Work required –
Please transcribe the listing below exactly, but only from the line containing "input [7:0]X0,X1,X2,X3,X4,X5,X6,X7,X8;" through its last line.

Data under study –
BEGIN

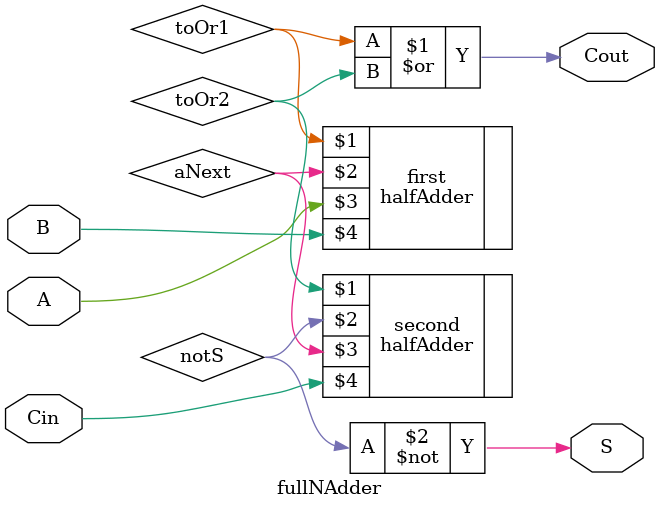
<source format=sv>
module fullNAdder(output logic Cout, S, input logic A, B , Cin);
  wire toOr1, toOr2, aNext, notS;
  halfAdder first(toOr1, aNext, A, B);
  halfAdder second(toOr2, notS, aNext, Cin);
  assign Cout = toOr1 | toOr2;
  assign S = ~notS;
endmodule

</source>
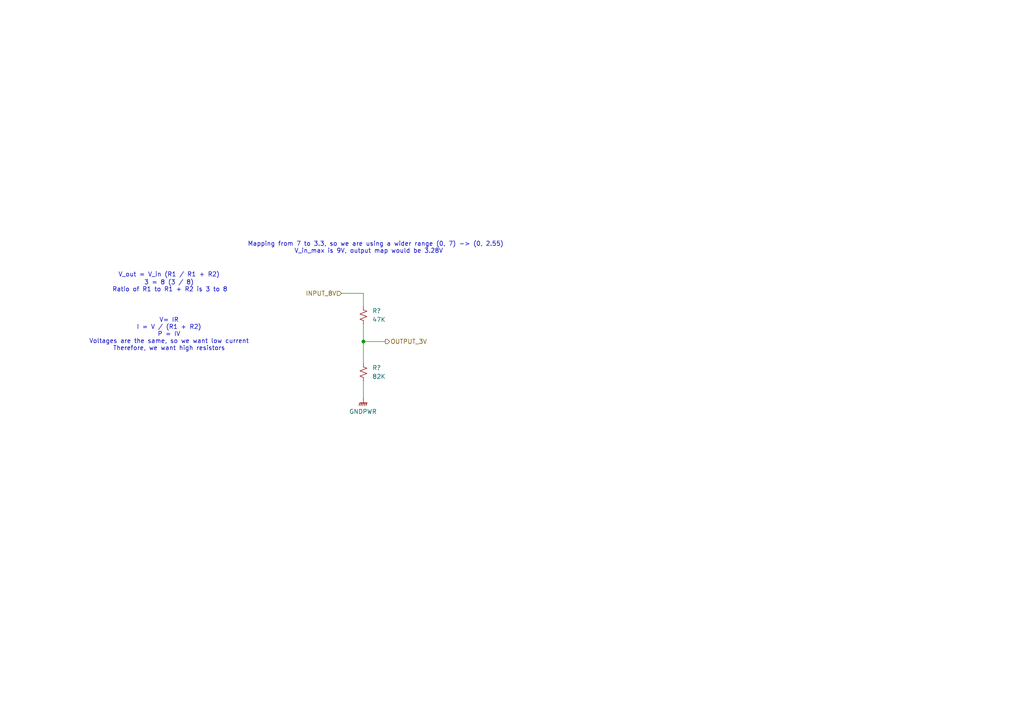
<source format=kicad_sch>
(kicad_sch
	(version 20250114)
	(generator "eeschema")
	(generator_version "9.0")
	(uuid "6f7d0535-a9c0-47be-9954-d2ad27fc32b5")
	(paper "A4")
	
	(text "V_in_max is 9V, output map would be 3.28V"
		(exclude_from_sim no)
		(at 106.934 72.898 0)
		(effects
			(font
				(size 1.27 1.27)
			)
		)
		(uuid "1455607b-1e79-4760-96fa-f24e2fd16570")
	)
	(text "Mapping from 7 to 3.3, so we are using a wider range (0, 7) -> (0, 2.55)"
		(exclude_from_sim no)
		(at 108.966 70.866 0)
		(effects
			(font
				(size 1.27 1.27)
			)
		)
		(uuid "2def6b1a-6907-415e-86f7-b4dea33e0d61")
	)
	(text "V= IR\nI = V / (R1 + R2)\nP = IV\nVoltages are the same, so we want low current\nTherefore, we want high resistors"
		(exclude_from_sim no)
		(at 49.022 97.028 0)
		(effects
			(font
				(size 1.27 1.27)
			)
		)
		(uuid "499b478e-3217-479f-b0aa-7fa5fa433302")
	)
	(text "Ratio of R1 to R1 + R2 is 3 to 8\n"
		(exclude_from_sim no)
		(at 49.276 84.074 0)
		(effects
			(font
				(size 1.27 1.27)
			)
		)
		(uuid "6f8e5eb3-6ee5-45cf-83c9-efc117ed40c1")
	)
	(text "V_out = V_in (R1 / R1 + R2)"
		(exclude_from_sim no)
		(at 49.022 79.756 0)
		(effects
			(font
				(size 1.27 1.27)
			)
		)
		(uuid "72bc9c73-b0a3-438d-bf1b-86ef4d60d082")
	)
	(text "3 = 8 (3 / 8)"
		(exclude_from_sim no)
		(at 49.022 82.042 0)
		(effects
			(font
				(size 1.27 1.27)
			)
		)
		(uuid "d0ef17aa-edab-4070-9934-34fde8f75296")
	)
	(junction
		(at 105.41 99.06)
		(diameter 0)
		(color 0 0 0 0)
		(uuid "41b5c546-9b0f-4160-a23e-7d2c304bcb5b")
	)
	(wire
		(pts
			(xy 105.41 99.06) (xy 105.41 105.41)
		)
		(stroke
			(width 0)
			(type default)
		)
		(uuid "1767b881-e4c0-4622-a97c-36122cf9ff56")
	)
	(wire
		(pts
			(xy 105.41 110.49) (xy 105.41 115.57)
		)
		(stroke
			(width 0)
			(type default)
		)
		(uuid "88a090fb-3d62-4d31-9733-6d1d96024878")
	)
	(wire
		(pts
			(xy 105.41 85.09) (xy 105.41 88.9)
		)
		(stroke
			(width 0)
			(type default)
		)
		(uuid "8a384ca8-bbe9-4af3-8d94-2eb60c3699e3")
	)
	(wire
		(pts
			(xy 105.41 99.06) (xy 111.76 99.06)
		)
		(stroke
			(width 0)
			(type default)
		)
		(uuid "d06f53df-1218-4c62-8e5b-5d446fd7f1c9")
	)
	(wire
		(pts
			(xy 99.06 85.09) (xy 105.41 85.09)
		)
		(stroke
			(width 0)
			(type default)
		)
		(uuid "d34638dc-ee46-4575-84ea-b58fbee1c811")
	)
	(wire
		(pts
			(xy 105.41 93.98) (xy 105.41 99.06)
		)
		(stroke
			(width 0)
			(type default)
		)
		(uuid "d51377bc-a873-4c30-92f9-cab77b9364c3")
	)
	(hierarchical_label "OUTPUT_3V"
		(shape output)
		(at 111.76 99.06 0)
		(effects
			(font
				(size 1.27 1.27)
			)
			(justify left)
		)
		(uuid "46a2290e-2236-41ad-8020-1db9fa663cac")
	)
	(hierarchical_label "INPUT_8V"
		(shape input)
		(at 99.06 85.09 180)
		(effects
			(font
				(size 1.27 1.27)
			)
			(justify right)
		)
		(uuid "b11d2f52-2214-45fb-93bc-0b939194389a")
	)
	(symbol
		(lib_id "Device:R_Small_US")
		(at 105.41 91.44 0)
		(unit 1)
		(exclude_from_sim no)
		(in_bom yes)
		(on_board yes)
		(dnp no)
		(fields_autoplaced yes)
		(uuid "7484d618-a444-4f71-bffc-793c2c0487d9")
		(property "Reference" "R?"
			(at 107.95 90.1699 0)
			(effects
				(font
					(size 1.27 1.27)
				)
				(justify left)
			)
		)
		(property "Value" "47K"
			(at 107.95 92.7099 0)
			(effects
				(font
					(size 1.27 1.27)
				)
				(justify left)
			)
		)
		(property "Footprint" ""
			(at 105.41 91.44 0)
			(effects
				(font
					(size 1.27 1.27)
				)
				(hide yes)
			)
		)
		(property "Datasheet" "~"
			(at 105.41 91.44 0)
			(effects
				(font
					(size 1.27 1.27)
				)
				(hide yes)
			)
		)
		(property "Description" "Resistor, small US symbol"
			(at 105.41 91.44 0)
			(effects
				(font
					(size 1.27 1.27)
				)
				(hide yes)
			)
		)
		(pin "2"
			(uuid "fcf6825b-c5ed-4cf3-9303-9c5cf4195fb9")
		)
		(pin "1"
			(uuid "00e22268-437e-4b2f-8cbf-3ef7cae7ff63")
		)
		(instances
			(project "CB_REV_C"
				(path "/4a973649-3bfb-4d54-ba66-b6518ecd628a/63d72f28-2373-40dc-b965-649bbe0a5b68"
					(reference "R?")
					(unit 1)
				)
			)
		)
	)
	(symbol
		(lib_id "power:GNDPWR")
		(at 105.41 115.57 0)
		(unit 1)
		(exclude_from_sim no)
		(in_bom yes)
		(on_board yes)
		(dnp no)
		(fields_autoplaced yes)
		(uuid "931074ef-beaf-4946-80d4-33be1171173d")
		(property "Reference" "#PWR?"
			(at 105.41 120.65 0)
			(effects
				(font
					(size 1.27 1.27)
				)
				(hide yes)
			)
		)
		(property "Value" "GNDPWR"
			(at 105.283 119.38 0)
			(effects
				(font
					(size 1.27 1.27)
				)
			)
		)
		(property "Footprint" ""
			(at 105.41 116.84 0)
			(effects
				(font
					(size 1.27 1.27)
				)
				(hide yes)
			)
		)
		(property "Datasheet" ""
			(at 105.41 116.84 0)
			(effects
				(font
					(size 1.27 1.27)
				)
				(hide yes)
			)
		)
		(property "Description" "Power symbol creates a global label with name \"GNDPWR\" , global ground"
			(at 105.41 115.57 0)
			(effects
				(font
					(size 1.27 1.27)
				)
				(hide yes)
			)
		)
		(pin "1"
			(uuid "bb5782b6-09bc-4106-bc05-ca571f70afe9")
		)
		(instances
			(project "CB_REV_C"
				(path "/4a973649-3bfb-4d54-ba66-b6518ecd628a/63d72f28-2373-40dc-b965-649bbe0a5b68"
					(reference "#PWR?")
					(unit 1)
				)
			)
		)
	)
	(symbol
		(lib_id "Device:R_Small_US")
		(at 105.41 107.95 180)
		(unit 1)
		(exclude_from_sim no)
		(in_bom yes)
		(on_board yes)
		(dnp no)
		(fields_autoplaced yes)
		(uuid "a249a427-06d2-4532-863c-9f1dd378bde8")
		(property "Reference" "R?"
			(at 107.95 106.6799 0)
			(effects
				(font
					(size 1.27 1.27)
				)
				(justify right)
			)
		)
		(property "Value" "82K"
			(at 107.95 109.2199 0)
			(effects
				(font
					(size 1.27 1.27)
				)
				(justify right)
			)
		)
		(property "Footprint" ""
			(at 105.41 107.95 0)
			(effects
				(font
					(size 1.27 1.27)
				)
				(hide yes)
			)
		)
		(property "Datasheet" "~"
			(at 105.41 107.95 0)
			(effects
				(font
					(size 1.27 1.27)
				)
				(hide yes)
			)
		)
		(property "Description" "Resistor, small US symbol"
			(at 105.41 107.95 0)
			(effects
				(font
					(size 1.27 1.27)
				)
				(hide yes)
			)
		)
		(pin "1"
			(uuid "2c8bad3c-3a00-45f3-bf04-672fc0c9b178")
		)
		(pin "2"
			(uuid "d45a7869-ffca-4f58-803e-38a14804f1bf")
		)
		(instances
			(project "CB_REV_C"
				(path "/4a973649-3bfb-4d54-ba66-b6518ecd628a/63d72f28-2373-40dc-b965-649bbe0a5b68"
					(reference "R?")
					(unit 1)
				)
			)
		)
	)
)

</source>
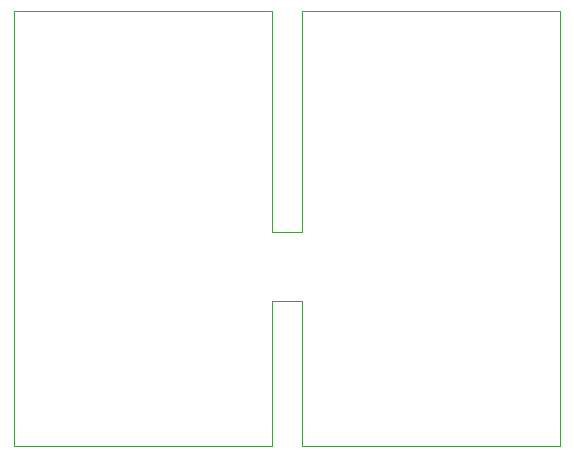
<source format=gbr>
G04 #@! TF.FileFunction,Profile,NP*
%FSLAX46Y46*%
G04 Gerber Fmt 4.6, Leading zero omitted, Abs format (unit mm)*
G04 Created by KiCad (PCBNEW 4.0.2+dfsg1-stable) date So 12. marec 2016, 22:26:04 CET*
%MOMM*%
G01*
G04 APERTURE LIST*
%ADD10C,0.100000*%
G04 APERTURE END LIST*
D10*
X176276000Y-100330000D02*
X154432000Y-100330000D01*
X176276000Y-137160000D02*
X176276000Y-100330000D01*
X154432000Y-137160000D02*
X176276000Y-137160000D01*
X130048000Y-137160000D02*
X151892000Y-137160000D01*
X130048000Y-100330000D02*
X130048000Y-137160000D01*
X130175000Y-100330000D02*
X130048000Y-100330000D01*
X151892000Y-100330000D02*
X130175000Y-100330000D01*
X151892000Y-118999000D02*
X151892000Y-100330000D01*
X154432000Y-124841000D02*
X154432000Y-137160000D01*
X151892000Y-124841000D02*
X154432000Y-124841000D01*
X151892000Y-137160000D02*
X151892000Y-124841000D01*
X154432000Y-118999000D02*
X154432000Y-100330000D01*
X151892000Y-118999000D02*
X154432000Y-118999000D01*
M02*

</source>
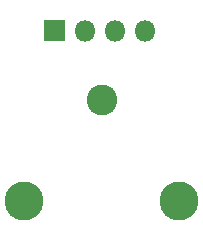
<source format=gbr>
G04 #@! TF.GenerationSoftware,KiCad,Pcbnew,(5.1.8)-1*
G04 #@! TF.CreationDate,2020-11-18T10:39:23+01:00*
G04 #@! TF.ProjectId,LORA_ATTINY84,4c4f5241-5f41-4545-9449-4e5938342e6b,rev?*
G04 #@! TF.SameCoordinates,Original*
G04 #@! TF.FileFunction,Soldermask,Bot*
G04 #@! TF.FilePolarity,Negative*
%FSLAX46Y46*%
G04 Gerber Fmt 4.6, Leading zero omitted, Abs format (unit mm)*
G04 Created by KiCad (PCBNEW (5.1.8)-1) date 2020-11-18 10:39:23*
%MOMM*%
%LPD*%
G01*
G04 APERTURE LIST*
%ADD10C,3.302000*%
%ADD11C,2.602000*%
%ADD12O,1.802000X1.802000*%
G04 APERTURE END LIST*
D10*
X76776000Y-83000000D03*
X63677800Y-83000000D03*
D11*
X70231000Y-74422000D03*
G36*
G01*
X67093200Y-69481000D02*
X65393200Y-69481000D01*
G75*
G02*
X65342200Y-69430000I0J51000D01*
G01*
X65342200Y-67730000D01*
G75*
G02*
X65393200Y-67679000I51000J0D01*
G01*
X67093200Y-67679000D01*
G75*
G02*
X67144200Y-67730000I0J-51000D01*
G01*
X67144200Y-69430000D01*
G75*
G02*
X67093200Y-69481000I-51000J0D01*
G01*
G37*
D12*
X68783200Y-68580000D03*
X71323200Y-68580000D03*
X73863200Y-68580000D03*
M02*

</source>
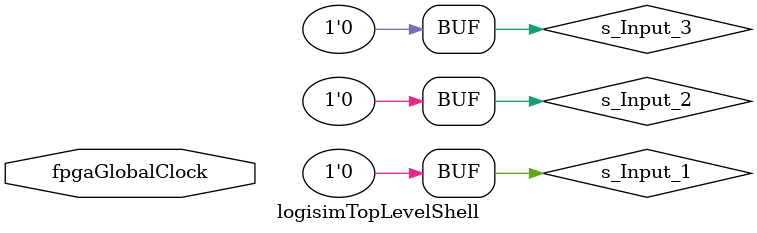
<source format=v>
/******************************************************************************
 ** Logisim-evolution goes FPGA automatic generated Verilog code             **
 ** https://github.com/logisim-evolution/                                    **
 **                                                                          **
 ** Component : logisimTopLevelShell                                         **
 **                                                                          **
 *****************************************************************************/

module logisimTopLevelShell( fpgaGlobalClock );

   /*******************************************************************************
   ** The inputs are defined here                                                **
   *******************************************************************************/
   input fpgaGlobalClock;

   /*******************************************************************************
   ** The wires are defined here                                                 **
   *******************************************************************************/
   wire       s_Input_1;
   wire       s_Input_2;
   wire       s_Input_3;
   wire       s_Output_1;
   wire       s_Output_2;
   wire       s_Output_3;
   wire       s_fpgaTick;
   wire [4:0] s_logisimClockTree0;

   /*******************************************************************************
   ** The module functionality is described here                                 **
   *******************************************************************************/

   /*******************************************************************************
   ** All signal adaptations are performed here                                  **
   *******************************************************************************/
   assign s_Input_1 = 1'b0;
   assign s_Input_2 = 1'b0;
   assign s_Input_3 = 1'b0;

   /*******************************************************************************
   ** The clock tree components are defined here                                 **
   *******************************************************************************/
   logisimTickGenerator #(.nrOfBits(31),
                          .reloadValue(2147483647))
      BASE_0 (.FPGAClock(fpgaGlobalClock),
              .FPGATick(s_fpgaTick));

   LogisimClockComponent #(.highTicks(1),
                           .lowTicks(1),
                           .nrOfBits(1),
                           .phase(1))
      BASE_1 (.clockBus(s_logisimClockTree0),
              .clockTick(s_fpgaTick),
              .globalClock(fpgaGlobalClock));

   /*******************************************************************************
   ** The toplevel component is connected here                                   **
   *******************************************************************************/
   main   CIRCUIT_0 (.Input_1(s_Input_1),
                     .Input_2(s_Input_2),
                     .Input_3(s_Input_3),
                     .Output_1(s_Output_1),
                     .Output_2(s_Output_2),
                     .Output_3(s_Output_3),
                     .logisimClockTree0(s_logisimClockTree0));
endmodule

</source>
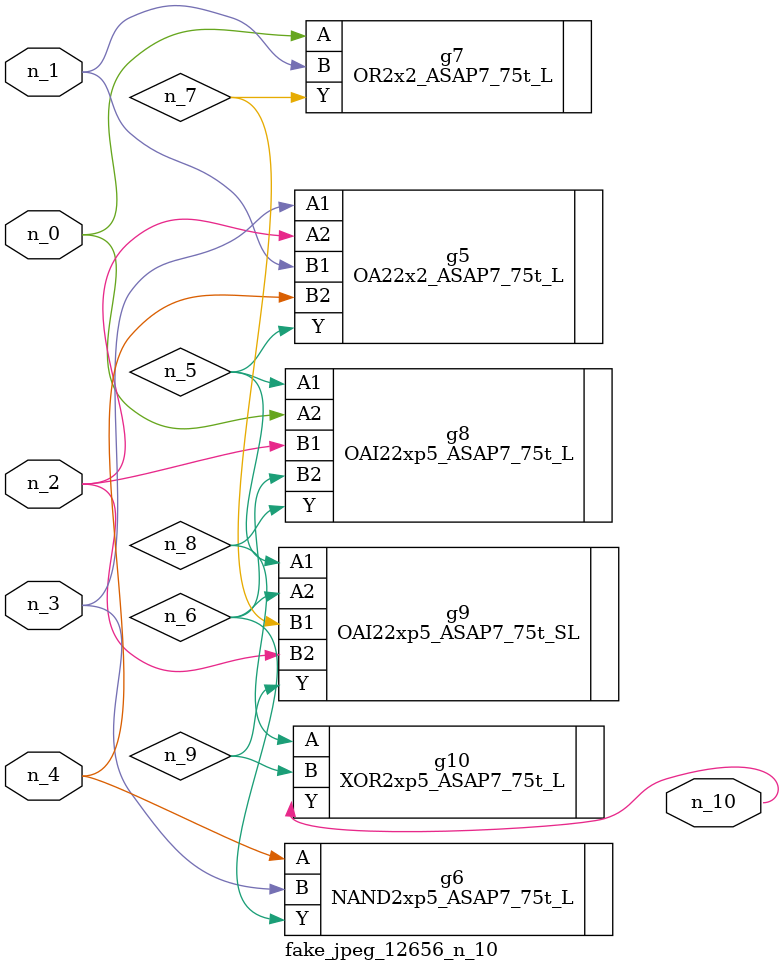
<source format=v>
module fake_jpeg_12656_n_10 (n_3, n_2, n_1, n_0, n_4, n_10);

input n_3;
input n_2;
input n_1;
input n_0;
input n_4;

output n_10;

wire n_8;
wire n_9;
wire n_6;
wire n_5;
wire n_7;

OA22x2_ASAP7_75t_L g5 ( 
.A1(n_3),
.A2(n_2),
.B1(n_1),
.B2(n_4),
.Y(n_5)
);

NAND2xp5_ASAP7_75t_L g6 ( 
.A(n_4),
.B(n_3),
.Y(n_6)
);

OR2x2_ASAP7_75t_L g7 ( 
.A(n_0),
.B(n_1),
.Y(n_7)
);

OAI22xp5_ASAP7_75t_L g8 ( 
.A1(n_5),
.A2(n_0),
.B1(n_2),
.B2(n_6),
.Y(n_8)
);

XOR2xp5_ASAP7_75t_L g10 ( 
.A(n_8),
.B(n_9),
.Y(n_10)
);

OAI22xp5_ASAP7_75t_SL g9 ( 
.A1(n_5),
.A2(n_6),
.B1(n_7),
.B2(n_2),
.Y(n_9)
);


endmodule
</source>
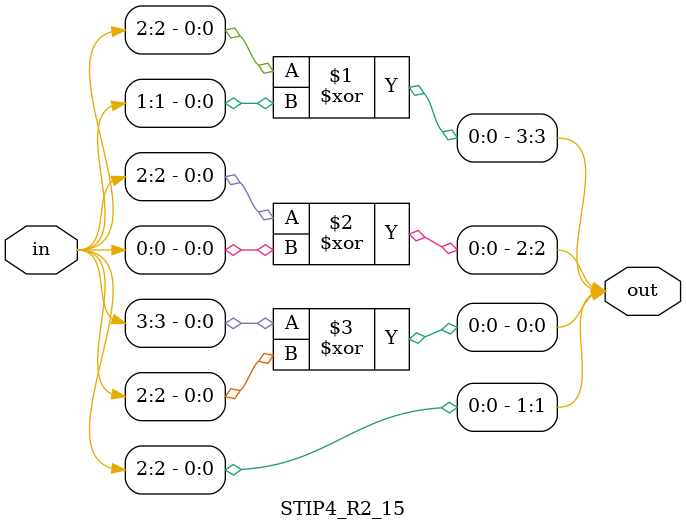
<source format=v>
module  STIP4_R2_15(in,out);
input[3:0] in;
output[3:0] out;
wire[3:0] out;
assign out[3]=in[2]^in[1];
assign out[2]=in[2]^in[0];
assign out[1]=in[2];
assign out[0]=in[3]^in[2];
endmodule

</source>
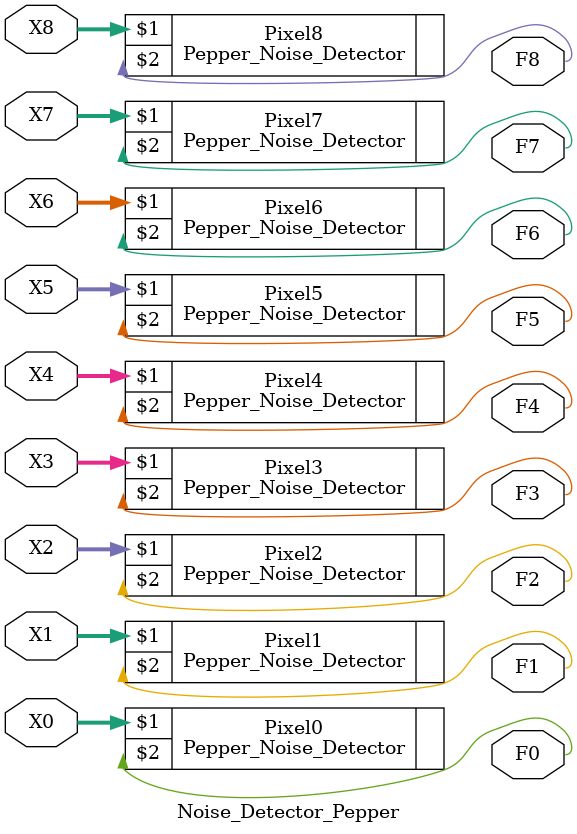
<source format=v>
module Noise_Detector_Pepper (X0,X1,X2,X3,X4,X5,X6,X7,X8,F0,F1,F2,F3,F4,F5,F6,F7,F8);
  input [7:0]X0,X1,X2,X3,X4,X5,X6,X7,X8;
  output F0,F1,F2,F3,F4,F5,F6,F7,F8;  
  
  Pepper_Noise_Detector Pixel0 (X0,F0);

  Pepper_Noise_Detector Pixel1 (X1,F1);
    
  Pepper_Noise_Detector Pixel2 (X2,F2);
  
  Pepper_Noise_Detector Pixel3 (X3,F3);
   
  Pepper_Noise_Detector Pixel4 (X4,F4);
  
  Pepper_Noise_Detector Pixel5 (X5,F5);
   
  Pepper_Noise_Detector Pixel6 (X6,F6);

  Pepper_Noise_Detector Pixel7 (X7,F7);
    
  Pepper_Noise_Detector Pixel8 (X8,F8);
    

endmodule

</source>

END

Output for this exercise –
  input [7:0]X0,X1,X2,X3,X4,X5,X6,X7,X8;
  output F0,F1,F2,F3,F4,F5,F6,F7,F8;  
  
  Pepper_Noise_Detector Pixel0 (X0,F0);

  Pepper_Noise_Detector Pixel1 (X1,F1);
    
  Pepper_Noise_Detector Pixel2 (X2,F2);
  
  Pepper_Noise_Detector Pixel3 (X3,F3);
   
  Pepper_Noise_Detector Pixel4 (X4,F4);
  
  Pepper_Noise_Detector Pixel5 (X5,F5);
   
  Pepper_Noise_Detector Pixel6 (X6,F6);

  Pepper_Noise_Detector Pixel7 (X7,F7);
    
  Pepper_Noise_Detector Pixel8 (X8,F8);
    

endmodule

</source>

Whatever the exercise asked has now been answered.